**Source text:**
-----

## Classification using different prompts
Test different propmts to classify stress or no stress using messages from Dreaddit: A Reddit Dataset for Stress Analysis in Social Media. See: https://aclanthology.org/D19-6213.

Commonly updated parameters are in the Parameter block below.

**test_count:** The number of messages to use in generating prompts.

**model_name** The model ID downloaded from Hugging Face.

**access_token** The Hugging Face access token.

**prompt_function:** Choose your prompt from different prompt functions.

**rows_per_set** The number of messages to score in each prompt. The prompt can score multiple messages to reduce resources/time.  Note Dreaddit messages can be large and the resulting prompt can have too much context.  Model accuracy for 1 message per prompt is typically better than 5 messages per prompt but slower.



#### Parameters

In [None]:
test_count = 400
model_name  = "microsoft/Phi-3-medium-4K-instruct"

-----

[Data records]
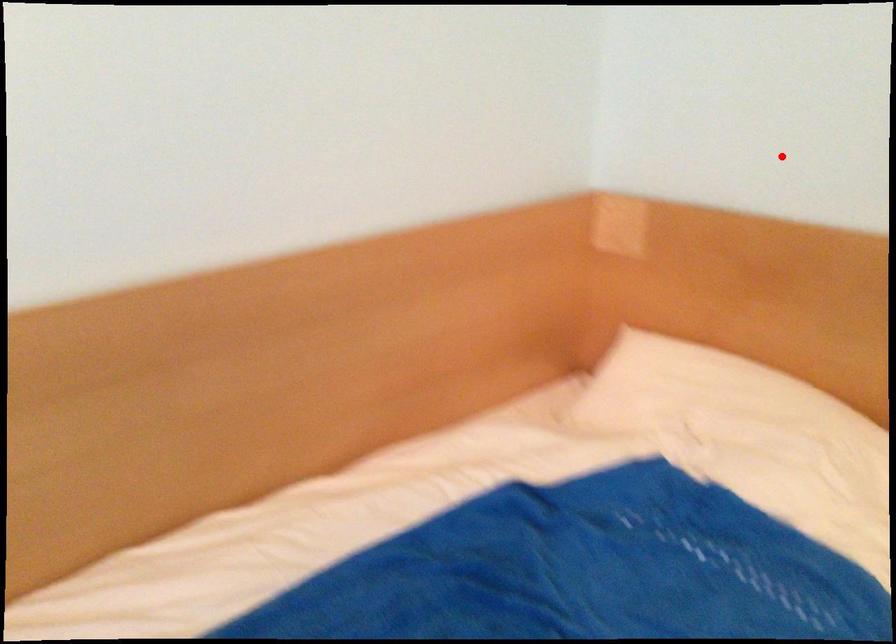
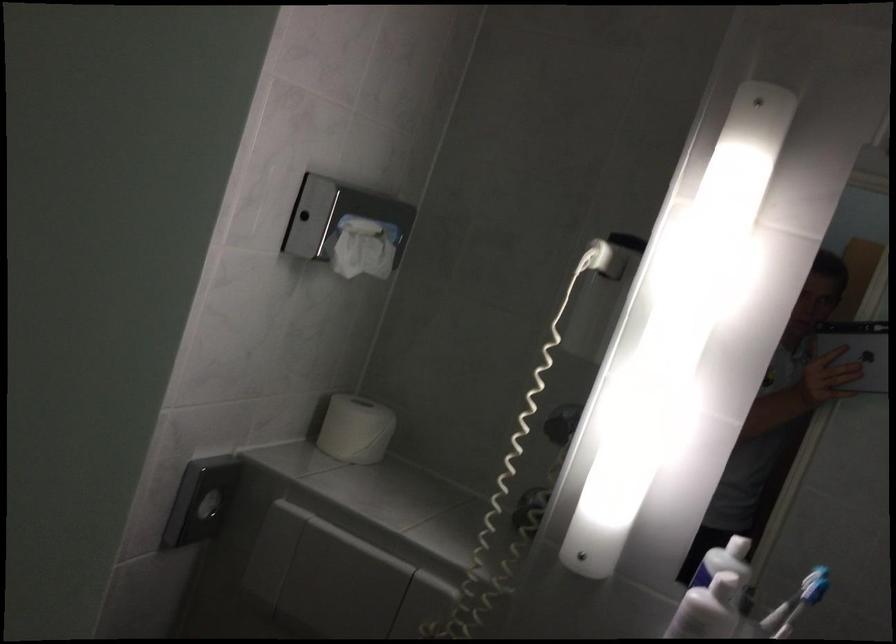
The point at the highlighted location is marked in the first image. Where is the corresponding point in the second image?

(208, 506)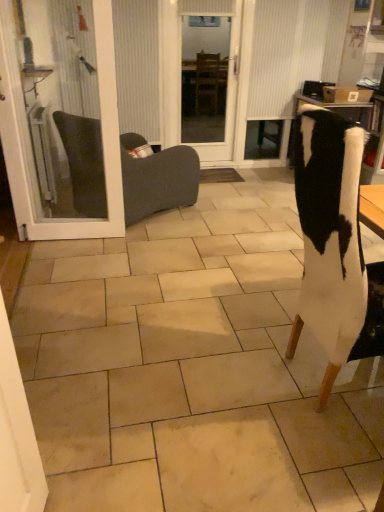
What are the coordinates of `vacant space underneath white fur chair at right, which is counted as the first chair, starting from the front (from a real-world perspective)` in the screenshot? It's located at (334, 384).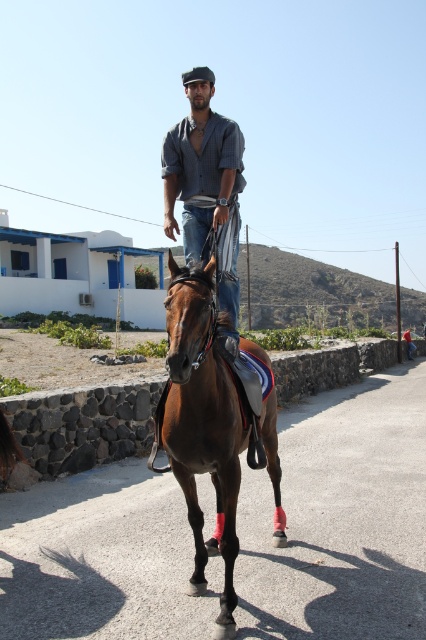
Between glossy brown horse at center and matte blue shirt at center, which one has less height?

Standing shorter between the two is glossy brown horse at center.

Is point (267, 362) farther from viewer compared to point (189, 115)?

No, (267, 362) is closer to viewer.

Where is `glossy brown horse at center`? This screenshot has height=640, width=426. glossy brown horse at center is located at coordinates (201, 422).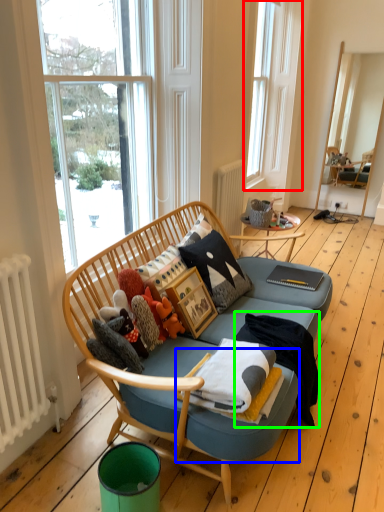
Question: Based on their relative distances, which object is nearer to window (highlighted by a red box)? Choose from footrest (highlighted by a blue box) and blanket (highlighted by a green box).

Choices:
 (A) footrest
 (B) blanket

Answer: (B)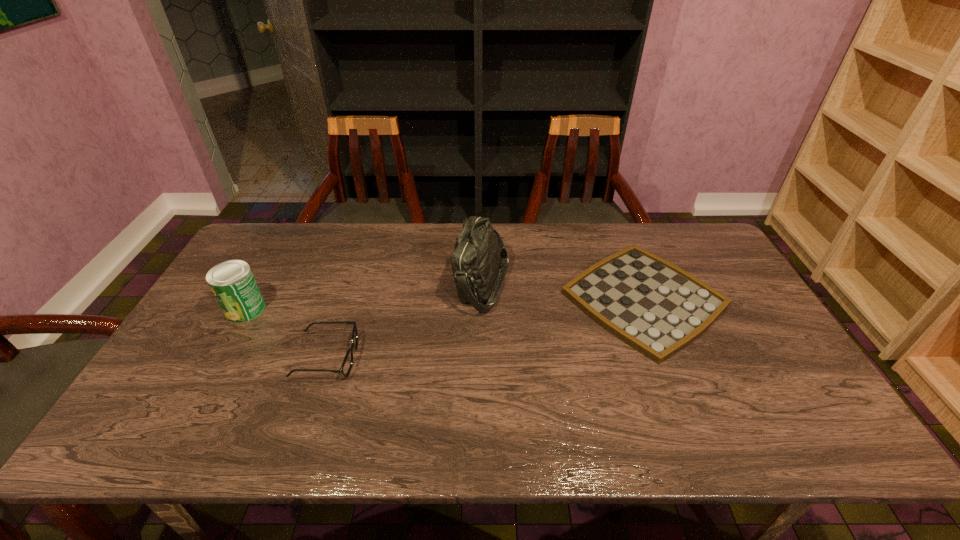
Where is `blank area at the near edge`? blank area at the near edge is located at coordinates (274, 443).

Identify the location of vacant space at the left edge of the desktop. The image size is (960, 540). (225, 323).

The width and height of the screenshot is (960, 540). In order to click on blank area at the far left corner in this screenshot , I will do `click(256, 233)`.

Image resolution: width=960 pixels, height=540 pixels. In the image, there is a desktop. Find the location of `vacant space at the near left corner`. vacant space at the near left corner is located at coordinates (160, 438).

At what (x,y) coordinates should I click in order to perform the action: click on vacant space that's between the third object from right to left and the can. Please return your answer as a coordinate pair (x, y). The height and width of the screenshot is (540, 960). Looking at the image, I should click on tap(286, 333).

Where is `blank region between the second tallest object and the spectacles`? This screenshot has width=960, height=540. blank region between the second tallest object and the spectacles is located at coordinates (286, 333).

The image size is (960, 540). What are the coordinates of `free space between the tallest object and the third object from right to left` in the screenshot? It's located at (404, 320).

Locate an element on the screen. The image size is (960, 540). free spot between the can and the rightmost object is located at coordinates (444, 304).

Where is `unoccupied position between the can and the spectacles`? This screenshot has height=540, width=960. unoccupied position between the can and the spectacles is located at coordinates (286, 333).

Where is `free space between the spectacles and the tallest object`? The height and width of the screenshot is (540, 960). free space between the spectacles and the tallest object is located at coordinates (404, 320).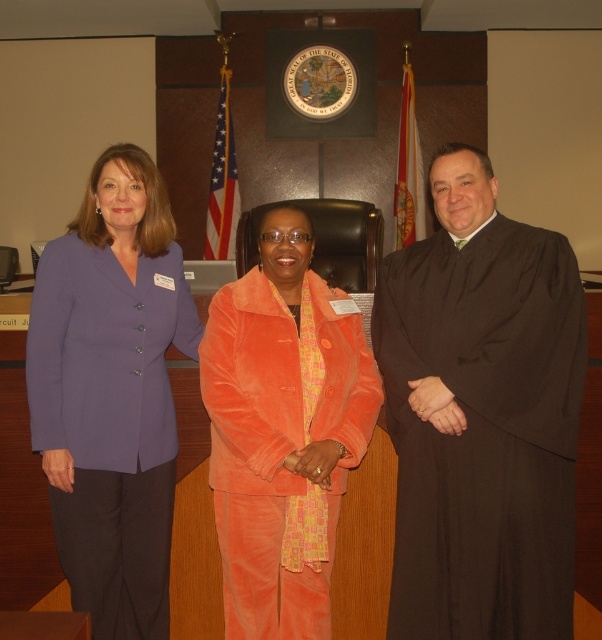
You are an artist who needs to paint the scene accurately. You notice the black matte robe at right and the velvet orange suit at center. Which one should you depict as shorter in your painting?

The black matte robe at right should be depicted as shorter because it is not as tall as the velvet orange suit at center.

You are a photographer standing at the back of the room. You need to take a closeup photo of the black matte robe at right without including the State of Florida seal in the background. Is the robe close enough for a clear shot?

The black matte robe at right is 2.01 meters away from the viewer. Since the robe is positioned away from the seal background, it can be captured clearly in a closeup without including the seal.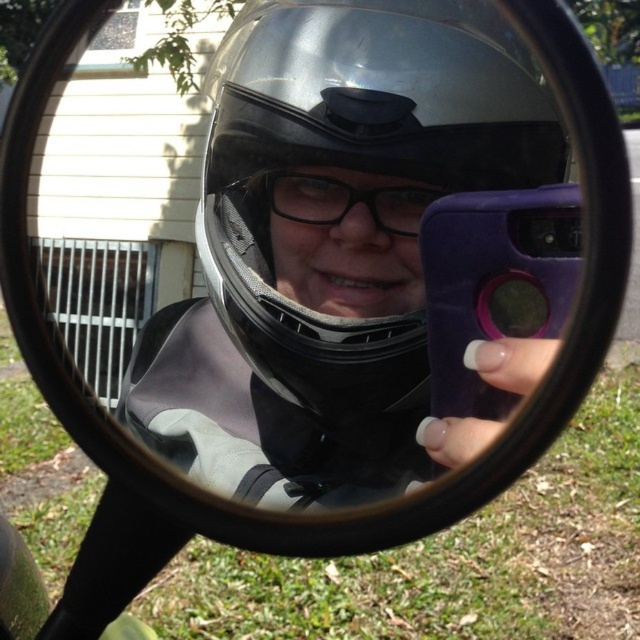
Question: Is transparent matte helmet at center to the left of black matte glasses at center from the viewer's perspective?

Choices:
 (A) no
 (B) yes

Answer: (B)

Question: Is transparent matte helmet at center to the left of black matte glasses at center from the viewer's perspective?

Choices:
 (A) no
 (B) yes

Answer: (B)

Question: From the image, what is the correct spatial relationship of transparent matte helmet at center in relation to black matte glasses at center?

Choices:
 (A) below
 (B) above

Answer: (B)

Question: Among these points, which one is farthest from the camera?

Choices:
 (A) (404, 227)
 (B) (397, 392)

Answer: (B)

Question: Which object appears closest to the camera in this image?

Choices:
 (A) black matte glasses at center
 (B) transparent matte helmet at center

Answer: (B)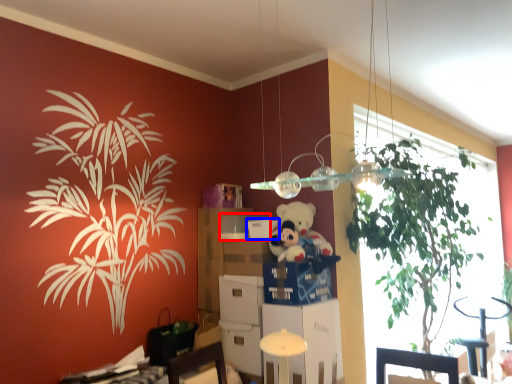
Question: Which object is closer to the camera taking this photo, box (highlighted by a red box) or box (highlighted by a blue box)?

Choices:
 (A) box
 (B) box

Answer: (B)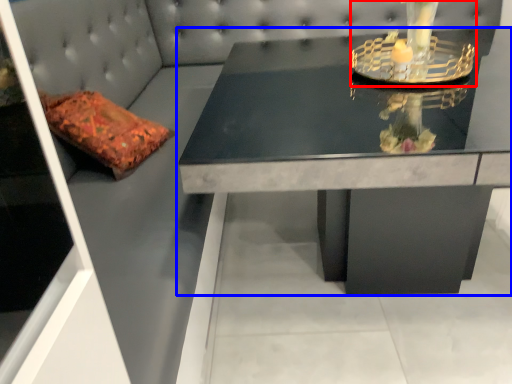
Question: Which point is further to the camera, candle holder (highlighted by a red box) or table (highlighted by a blue box)?

Choices:
 (A) candle holder
 (B) table

Answer: (A)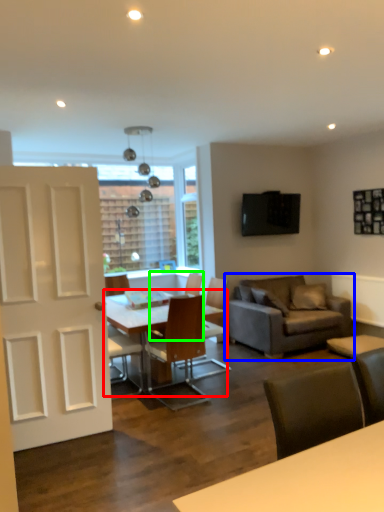
Question: Considering the real-world distances, which object is farthest from table (highlighted by a red box)? studio couch (highlighted by a blue box) or chair (highlighted by a green box)?

Choices:
 (A) studio couch
 (B) chair

Answer: (A)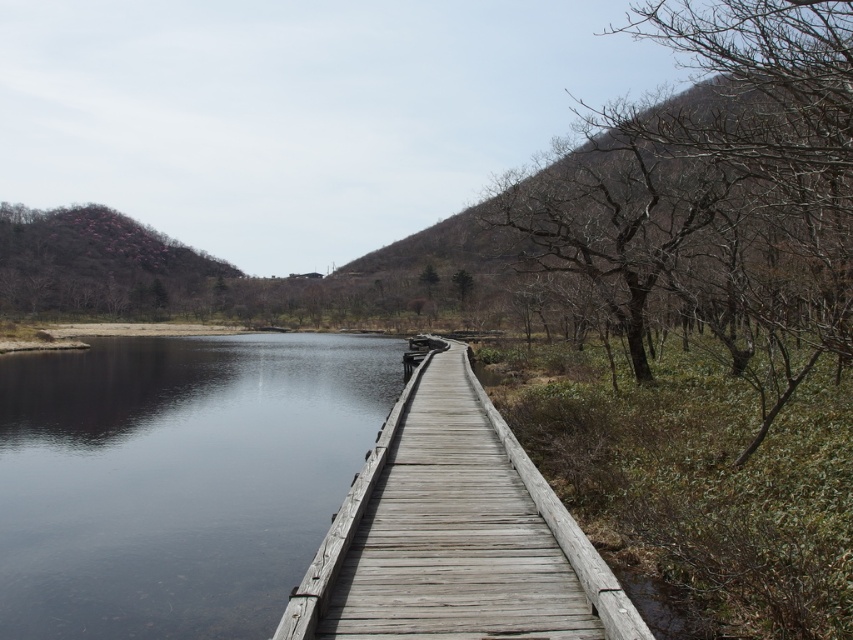
You are standing on the weathered wood dock at center and looking towards the transparent water at center. Which object is higher in elevation?

The transparent water at center is much taller than the weathered wood dock at center, so the transparent water at center is higher in elevation.

You are a hiker who wants to cross the transparent water at center and the weathered wood dock at center. Which path is wider?

The transparent water at center is wider than the weathered wood dock at center, so the transparent water at center is the wider path.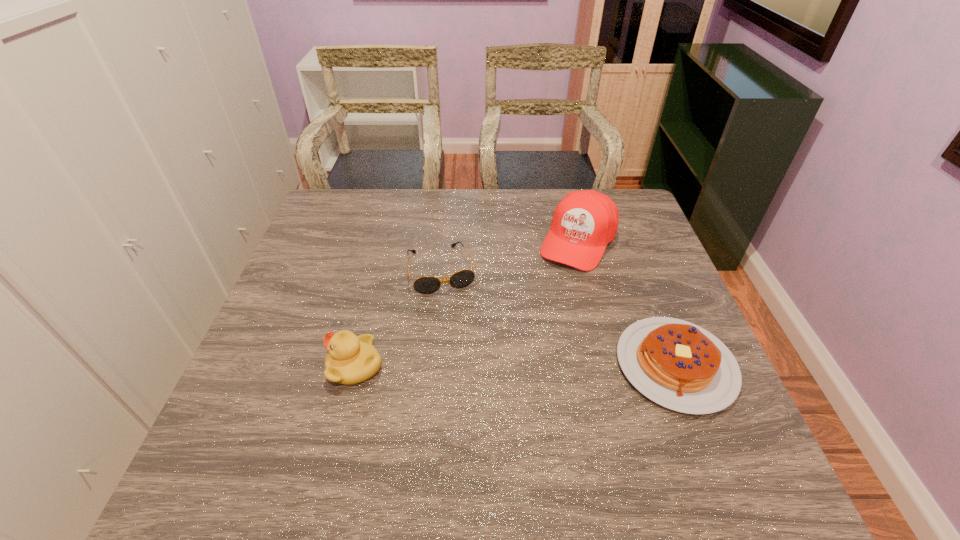
Locate an element on the screen. Image resolution: width=960 pixels, height=540 pixels. duckling is located at coordinates (351, 360).

Find the location of `the leftmost object`. the leftmost object is located at coordinates (351, 360).

Find the location of a particular element. This screenshot has width=960, height=540. pancake is located at coordinates [x=677, y=364].

The width and height of the screenshot is (960, 540). Identify the location of the tallest object. (584, 222).

Locate an element on the screen. the third object from right to left is located at coordinates (428, 284).

Find the location of `vacant space situated on the front-facing side of the leftmost object`. vacant space situated on the front-facing side of the leftmost object is located at coordinates (260, 366).

Image resolution: width=960 pixels, height=540 pixels. Find the location of `free point located 0.100m on the front-facing side of the leftmost object`. free point located 0.100m on the front-facing side of the leftmost object is located at coordinates 282,366.

This screenshot has width=960, height=540. I want to click on vacant space located 0.090m on the front-facing side of the leftmost object, so click(287, 366).

The width and height of the screenshot is (960, 540). I want to click on vacant space located on the left of the pancake, so click(x=489, y=365).

Locate an element on the screen. The width and height of the screenshot is (960, 540). vacant space located 0.310m on the front panel of the baseball cap is located at coordinates (517, 347).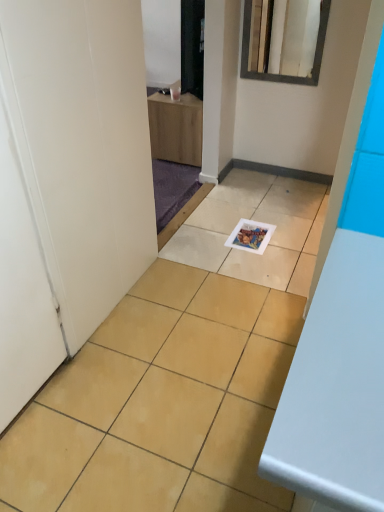
Question: Is white glossy mirror at upper center inside the boundaries of matte paper magazine at center, or outside?

Choices:
 (A) inside
 (B) outside

Answer: (B)

Question: Is white glossy mirror at upper center wider or thinner than matte paper magazine at center?

Choices:
 (A) thin
 (B) wide

Answer: (A)

Question: Estimate the real-world distances between objects in this image. Which object is closer to the white glossy mirror at upper center?

Choices:
 (A) matte paper magazine at center
 (B) white matte door at left

Answer: (A)

Question: Based on their relative distances, which object is farther from the white matte door at left?

Choices:
 (A) matte paper magazine at center
 (B) white glossy mirror at upper center

Answer: (B)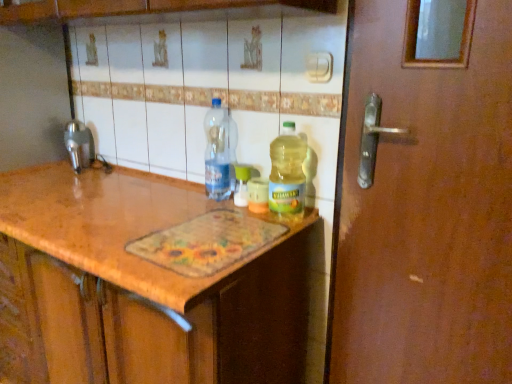
Question: From the image's perspective, does brushed metal faucet at left appear higher than transparent plastic bottle at center, the 1th bottle when ordered from left to right?

Choices:
 (A) yes
 (B) no

Answer: (A)

Question: From a real-world perspective, is brushed metal faucet at left positioned under transparent plastic bottle at center, which appears as the 3th bottle when viewed from the right, based on gravity?

Choices:
 (A) no
 (B) yes

Answer: (B)

Question: Is brushed metal faucet at left outside of transparent plastic bottle at center, the 1th bottle when ordered from left to right?

Choices:
 (A) yes
 (B) no

Answer: (A)

Question: Is brushed metal faucet at left aimed at transparent plastic bottle at center, the 1th bottle when ordered from left to right?

Choices:
 (A) no
 (B) yes

Answer: (A)

Question: Is transparent plastic bottle at center, which appears as the 3th bottle when viewed from the right, inside brushed metal faucet at left?

Choices:
 (A) yes
 (B) no

Answer: (B)

Question: From the image's perspective, is brushed metal faucet at left located beneath transparent plastic bottle at center, which appears as the 3th bottle when viewed from the right?

Choices:
 (A) yes
 (B) no

Answer: (B)

Question: From the image's perspective, is transparent plastic bottle at center, which appears as the 3th bottle when viewed from the right, beneath translucent plastic bottle at center, the first bottle viewed from the right?

Choices:
 (A) no
 (B) yes

Answer: (A)

Question: Considering the relative sizes of transparent plastic bottle at center, the 1th bottle when ordered from left to right, and translucent plastic bottle at center, which is the third bottle from left to right, in the image provided, is transparent plastic bottle at center, the 1th bottle when ordered from left to right, thinner than translucent plastic bottle at center, which is the third bottle from left to right,?

Choices:
 (A) no
 (B) yes

Answer: (A)

Question: Is transparent plastic bottle at center, the 1th bottle when ordered from left to right, wider than translucent plastic bottle at center, the first bottle viewed from the right?

Choices:
 (A) yes
 (B) no

Answer: (A)

Question: Is transparent plastic bottle at center, the 1th bottle when ordered from left to right, in front of translucent plastic bottle at center, which is the third bottle from left to right?

Choices:
 (A) no
 (B) yes

Answer: (A)

Question: Could you tell me if transparent plastic bottle at center, the 1th bottle when ordered from left to right, is turned towards translucent plastic bottle at center, which is the third bottle from left to right?

Choices:
 (A) yes
 (B) no

Answer: (B)

Question: Is transparent plastic bottle at center, which appears as the 3th bottle when viewed from the right, to the left of translucent plastic bottle at center, the first bottle viewed from the right, from the viewer's perspective?

Choices:
 (A) no
 (B) yes

Answer: (B)

Question: Considering the relative sizes of brushed metal faucet at left and translucent plastic bottle at center, positioned as the 2th bottle in right-to-left order, in the image provided, is brushed metal faucet at left shorter than translucent plastic bottle at center, positioned as the 2th bottle in right-to-left order,?

Choices:
 (A) yes
 (B) no

Answer: (B)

-----

**How to complete this task:**
Transcribe the passage from the stress classification notebook text, starting with "## Classification using" and going on through "prompt but slower.".

**Exercise output:**
## Classification using different prompts
Test different propmts to classify stress or no stress using messages from Dreaddit: A Reddit Dataset for Stress Analysis in Social Media. See: https://aclanthology.org/D19-6213.

Commonly updated parameters are in the Parameter block below.

**test_count:** The number of messages to use in generating prompts.

**model_name** The model ID downloaded from Hugging Face.

**access_token** The Hugging Face access token.

**prompt_function:** Choose your prompt from different prompt functions.

**rows_per_set** The number of messages to score in each prompt. The prompt can score multiple messages to reduce resources/time.  Note Dreaddit messages can be large and the resulting prompt can have too much context.  Model accuracy for 1 message per prompt is typically better than 5 messages per prompt but slower.